::: GIVEN DATA

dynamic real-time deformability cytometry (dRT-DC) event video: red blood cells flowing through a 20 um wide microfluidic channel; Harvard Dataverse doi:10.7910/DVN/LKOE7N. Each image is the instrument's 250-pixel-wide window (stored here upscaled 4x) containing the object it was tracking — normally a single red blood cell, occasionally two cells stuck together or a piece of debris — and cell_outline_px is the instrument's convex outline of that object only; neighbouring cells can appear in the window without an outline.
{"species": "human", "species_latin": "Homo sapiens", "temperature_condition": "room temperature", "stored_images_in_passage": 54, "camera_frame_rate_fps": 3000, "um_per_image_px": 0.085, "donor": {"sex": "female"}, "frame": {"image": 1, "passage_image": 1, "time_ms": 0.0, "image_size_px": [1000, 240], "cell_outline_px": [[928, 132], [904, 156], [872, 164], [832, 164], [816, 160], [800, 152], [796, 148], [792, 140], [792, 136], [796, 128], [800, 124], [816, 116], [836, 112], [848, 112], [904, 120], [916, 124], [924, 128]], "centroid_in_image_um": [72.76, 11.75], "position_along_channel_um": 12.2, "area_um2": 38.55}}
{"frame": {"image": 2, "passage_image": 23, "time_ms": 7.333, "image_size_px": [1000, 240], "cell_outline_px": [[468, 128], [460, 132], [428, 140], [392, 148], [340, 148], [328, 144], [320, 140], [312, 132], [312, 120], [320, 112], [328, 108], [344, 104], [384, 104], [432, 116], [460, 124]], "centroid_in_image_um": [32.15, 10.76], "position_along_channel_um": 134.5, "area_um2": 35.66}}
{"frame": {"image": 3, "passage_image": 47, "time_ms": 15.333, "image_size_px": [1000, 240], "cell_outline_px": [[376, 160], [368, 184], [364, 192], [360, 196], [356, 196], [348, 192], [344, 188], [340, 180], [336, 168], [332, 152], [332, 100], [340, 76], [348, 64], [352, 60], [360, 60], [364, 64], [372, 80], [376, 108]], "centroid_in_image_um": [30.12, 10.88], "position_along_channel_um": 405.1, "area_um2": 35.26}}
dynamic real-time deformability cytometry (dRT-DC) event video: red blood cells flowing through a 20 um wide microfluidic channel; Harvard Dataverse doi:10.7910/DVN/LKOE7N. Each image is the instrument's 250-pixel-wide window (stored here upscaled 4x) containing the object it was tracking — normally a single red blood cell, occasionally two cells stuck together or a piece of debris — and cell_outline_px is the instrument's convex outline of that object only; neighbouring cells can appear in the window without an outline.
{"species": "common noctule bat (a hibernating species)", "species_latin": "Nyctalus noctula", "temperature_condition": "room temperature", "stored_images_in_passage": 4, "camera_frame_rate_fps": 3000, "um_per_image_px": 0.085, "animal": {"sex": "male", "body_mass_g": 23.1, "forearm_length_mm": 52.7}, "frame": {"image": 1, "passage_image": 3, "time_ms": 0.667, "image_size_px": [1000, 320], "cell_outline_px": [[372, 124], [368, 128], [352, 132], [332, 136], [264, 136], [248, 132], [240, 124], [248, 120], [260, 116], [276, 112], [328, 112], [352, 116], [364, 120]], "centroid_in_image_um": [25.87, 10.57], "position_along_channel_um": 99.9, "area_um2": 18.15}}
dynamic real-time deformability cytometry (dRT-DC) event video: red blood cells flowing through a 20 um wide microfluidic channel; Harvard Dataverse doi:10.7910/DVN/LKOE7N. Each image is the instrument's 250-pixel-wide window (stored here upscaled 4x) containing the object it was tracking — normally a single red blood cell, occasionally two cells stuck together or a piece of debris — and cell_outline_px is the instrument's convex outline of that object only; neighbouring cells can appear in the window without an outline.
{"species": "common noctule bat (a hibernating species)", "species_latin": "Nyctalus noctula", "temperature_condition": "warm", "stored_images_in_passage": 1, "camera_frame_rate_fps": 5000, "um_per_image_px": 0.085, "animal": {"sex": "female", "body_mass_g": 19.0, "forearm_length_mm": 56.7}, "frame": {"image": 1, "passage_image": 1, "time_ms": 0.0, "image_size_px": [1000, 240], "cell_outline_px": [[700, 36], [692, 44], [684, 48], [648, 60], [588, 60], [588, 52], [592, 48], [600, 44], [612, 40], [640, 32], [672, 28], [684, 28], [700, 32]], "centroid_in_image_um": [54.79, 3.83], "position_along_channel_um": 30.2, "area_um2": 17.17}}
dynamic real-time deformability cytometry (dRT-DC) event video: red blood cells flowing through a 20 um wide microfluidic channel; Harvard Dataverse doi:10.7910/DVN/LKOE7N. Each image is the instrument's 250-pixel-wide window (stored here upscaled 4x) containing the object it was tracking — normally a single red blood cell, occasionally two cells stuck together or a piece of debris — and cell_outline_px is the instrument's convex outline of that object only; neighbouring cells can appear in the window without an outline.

::::::

◆ WRITTEN TASK:
Return every entry exactly as given.

◆ FINAL RESULT:
dynamic real-time deformability cytometry (dRT-DC) event video: red blood cells flowing through a 20 um wide microfluidic channel; Harvard Dataverse doi:10.7910/DVN/LKOE7N. Each image is the instrument's 250-pixel-wide window (stored here upscaled 4x) containing the object it was tracking — normally a single red blood cell, occasionally two cells stuck together or a piece of debris — and cell_outline_px is the instrument's convex outline of that object only; neighbouring cells can appear in the window without an outline.
{"species": "human", "species_latin": "Homo sapiens", "temperature_condition": "room temperature", "stored_images_in_passage": 54, "camera_frame_rate_fps": 3000, "um_per_image_px": 0.085, "donor": {"sex": "female"}, "frame": {"image": 1, "passage_image": 1, "time_ms": 0.0, "image_size_px": [1000, 240], "cell_outline_px": [[928, 132], [904, 156], [872, 164], [832, 164], [816, 160], [800, 152], [796, 148], [792, 140], [792, 136], [796, 128], [800, 124], [816, 116], [836, 112], [848, 112], [904, 120], [916, 124], [924, 128]], "centroid_in_image_um": [72.76, 11.75], "position_along_channel_um": 12.2, "area_um2": 38.55}}
{"frame": {"image": 2, "passage_image": 23, "time_ms": 7.333, "image_size_px": [1000, 240], "cell_outline_px": [[468, 128], [460, 132], [428, 140], [392, 148], [340, 148], [328, 144], [320, 140], [312, 132], [312, 120], [320, 112], [328, 108], [344, 104], [384, 104], [432, 116], [460, 124]], "centroid_in_image_um": [32.15, 10.76], "position_along_channel_um": 134.5, "area_um2": 35.66}}
{"frame": {"image": 3, "passage_image": 47, "time_ms": 15.333, "image_size_px": [1000, 240], "cell_outline_px": [[376, 160], [368, 184], [364, 192], [360, 196], [356, 196], [348, 192], [344, 188], [340, 180], [336, 168], [332, 152], [332, 100], [340, 76], [348, 64], [352, 60], [360, 60], [364, 64], [372, 80], [376, 108]], "centroid_in_image_um": [30.12, 10.88], "position_along_channel_um": 405.1, "area_um2": 35.26}}
dynamic real-time deformability cytometry (dRT-DC) event video: red blood cells flowing through a 20 um wide microfluidic channel; Harvard Dataverse doi:10.7910/DVN/LKOE7N. Each image is the instrument's 250-pixel-wide window (stored here upscaled 4x) containing the object it was tracking — normally a single red blood cell, occasionally two cells stuck together or a piece of debris — and cell_outline_px is the instrument's convex outline of that object only; neighbouring cells can appear in the window without an outline.
{"species": "common noctule bat (a hibernating species)", "species_latin": "Nyctalus noctula", "temperature_condition": "room temperature", "stored_images_in_passage": 4, "camera_frame_rate_fps": 3000, "um_per_image_px": 0.085, "animal": {"sex": "male", "body_mass_g": 23.1, "forearm_length_mm": 52.7}, "frame": {"image": 1, "passage_image": 3, "time_ms": 0.667, "image_size_px": [1000, 320], "cell_outline_px": [[372, 124], [368, 128], [352, 132], [332, 136], [264, 136], [248, 132], [240, 124], [248, 120], [260, 116], [276, 112], [328, 112], [352, 116], [364, 120]], "centroid_in_image_um": [25.87, 10.57], "position_along_channel_um": 99.9, "area_um2": 18.15}}
dynamic real-time deformability cytometry (dRT-DC) event video: red blood cells flowing through a 20 um wide microfluidic channel; Harvard Dataverse doi:10.7910/DVN/LKOE7N. Each image is the instrument's 250-pixel-wide window (stored here upscaled 4x) containing the object it was tracking — normally a single red blood cell, occasionally two cells stuck together or a piece of debris — and cell_outline_px is the instrument's convex outline of that object only; neighbouring cells can appear in the window without an outline.
{"species": "common noctule bat (a hibernating species)", "species_latin": "Nyctalus noctula", "temperature_condition": "warm", "stored_images_in_passage": 1, "camera_frame_rate_fps": 5000, "um_per_image_px": 0.085, "animal": {"sex": "female", "body_mass_g": 19.0, "forearm_length_mm": 56.7}, "frame": {"image": 1, "passage_image": 1, "time_ms": 0.0, "image_size_px": [1000, 240], "cell_outline_px": [[700, 36], [692, 44], [684, 48], [648, 60], [588, 60], [588, 52], [592, 48], [600, 44], [612, 40], [640, 32], [672, 28], [684, 28], [700, 32]], "centroid_in_image_um": [54.79, 3.83], "position_along_channel_um": 30.2, "area_um2": 17.17}}
dynamic real-time deformability cytometry (dRT-DC) event video: red blood cells flowing through a 20 um wide microfluidic channel; Harvard Dataverse doi:10.7910/DVN/LKOE7N. Each image is the instrument's 250-pixel-wide window (stored here upscaled 4x) containing the object it was tracking — normally a single red blood cell, occasionally two cells stuck together or a piece of debris — and cell_outline_px is the instrument's convex outline of that object only; neighbouring cells can appear in the window without an outline.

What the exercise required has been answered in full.